When I was in St. Louis, I had many close friends, but three primary ones: Matt, Chris, and Brian. For the sake of discussion, we'll leave Brian out of this conversation, since he has a sweet girlfriend who watched out for him and made sure he didn't get too crazy. Matt and Chris were like me — somewhat socially awkward, big sports fans, more comfortable sitting in a small group sucking down pitchers than in a large social gathering shaking hands and slapping backs, heya, heya, howya doin', how's the kids? And most important: We were all single.

This is a key point. When you're single, not dating anyone, living by yourself and your own rules, you have to answer to no one. This would seem to be a benefit. This makes it sound like being single is some deeply desirable activity. Our behavior betrayed that. Anytime we were out, we did not talk about our independence and freedom. We'd talk about how we wished we were dating someone. There is this one girl, yeah, I'd love to get with her, man, I bet she likes bigger guys with bigger arms, or guys who make more money, dammit, I can't believe Kobe missed that free-throw, yes, we want another round, dammit, why can't I find anyone? Deep down, anyone who talks about how much they enjoy being single, how they don't like being tied down, how it's so nice…don’t you believe them period.

They're looking for that special person to validate everything they do and everything they are, just like you and I, and until that person comes around, we're simply killing time and trying to look tough.

We did a lot of killing time in St. Louis, and then I moved to New York in January 2000. Within four months of my departure, both Matt and Chris had met the person they ended up marrying. (Matt's wedding is in a month; Chris's was last year.)

Lynda, my old roommate in Los Angeles, used to talk to me about boys, and I used to talk to her about girls. She couldn't figure out why men were so shifty, and I couldn't figure out why women were so aloof and hot-and-cold. It drove us nuts, and we spent hours trying to shed light on the other gender's mysteries.

I never solved much, but six months after I left L.A. in May 1998, Lynda met the boyfriend who's she been with since.

My girlfriend and I went out for drinks with six of my best friends in New York a couple of weeks ago. She didn't really know my close friends all that well, and we had been kind of cooped-up for a while, and she's gorgeous with lots of friends, so I shouldn't have been surprised at what happened. We sat and drank and my friends — all single, every single one of them — did nothing but complain to her that they didn't know any girls, do you know any girls, do you think they'd like us?

I don't have a single friend who's dating anyone. None. I'm the only one. And we're getting older now, so I'm not having to listen to the "Hey, Will, look over there, it's your testicles" jokes I would have gotten, say, three years ago in the same situation. One particularly socially thwarted soul, his head down, nodding listlessly, said, "So, Will, you have a girlfriend. That's, um, pretty cool. I don't have any friends with girlfriends. That must be nice. What's it like?" It was like The Chris Farley Show: "So, like, remember that time when you and your girlfriend went on that date? That was awesome."

=====

• ACTION ITEM A: Write out the rows from the one containing "Перейти к контенту" through the one containing "Написать комментарий", with nothing changed.
These rows have no connection to the essay above.

• DATA:
=====

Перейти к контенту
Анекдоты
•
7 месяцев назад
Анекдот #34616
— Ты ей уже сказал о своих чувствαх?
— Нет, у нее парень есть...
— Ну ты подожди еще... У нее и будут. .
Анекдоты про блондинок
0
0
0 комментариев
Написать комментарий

=====

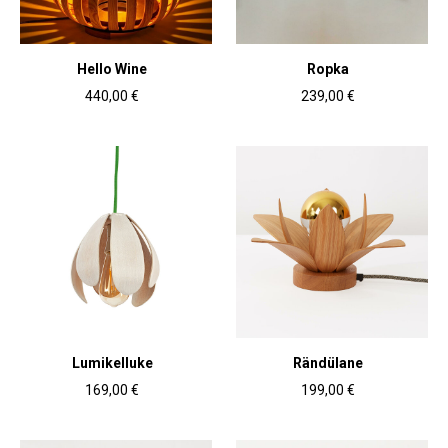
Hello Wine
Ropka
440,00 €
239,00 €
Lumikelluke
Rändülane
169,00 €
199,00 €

=====

• ACTION ITEM B: In the essay about single friends, in what month and year did the writer move to New York?

• EXPECTED OUTPUT A:
Перейти к контенту
Анекдоты
•
7 месяцев назад
Анекдот #34616
— Ты ей уже сказал о своих чувствαх?
— Нет, у нее парень есть...
— Ну ты подожди еще... У нее и будут. .
Анекдоты про блондинок
0
0
0 комментариев
Написать комментарий

• EXPECTED OUTPUT B: January 2000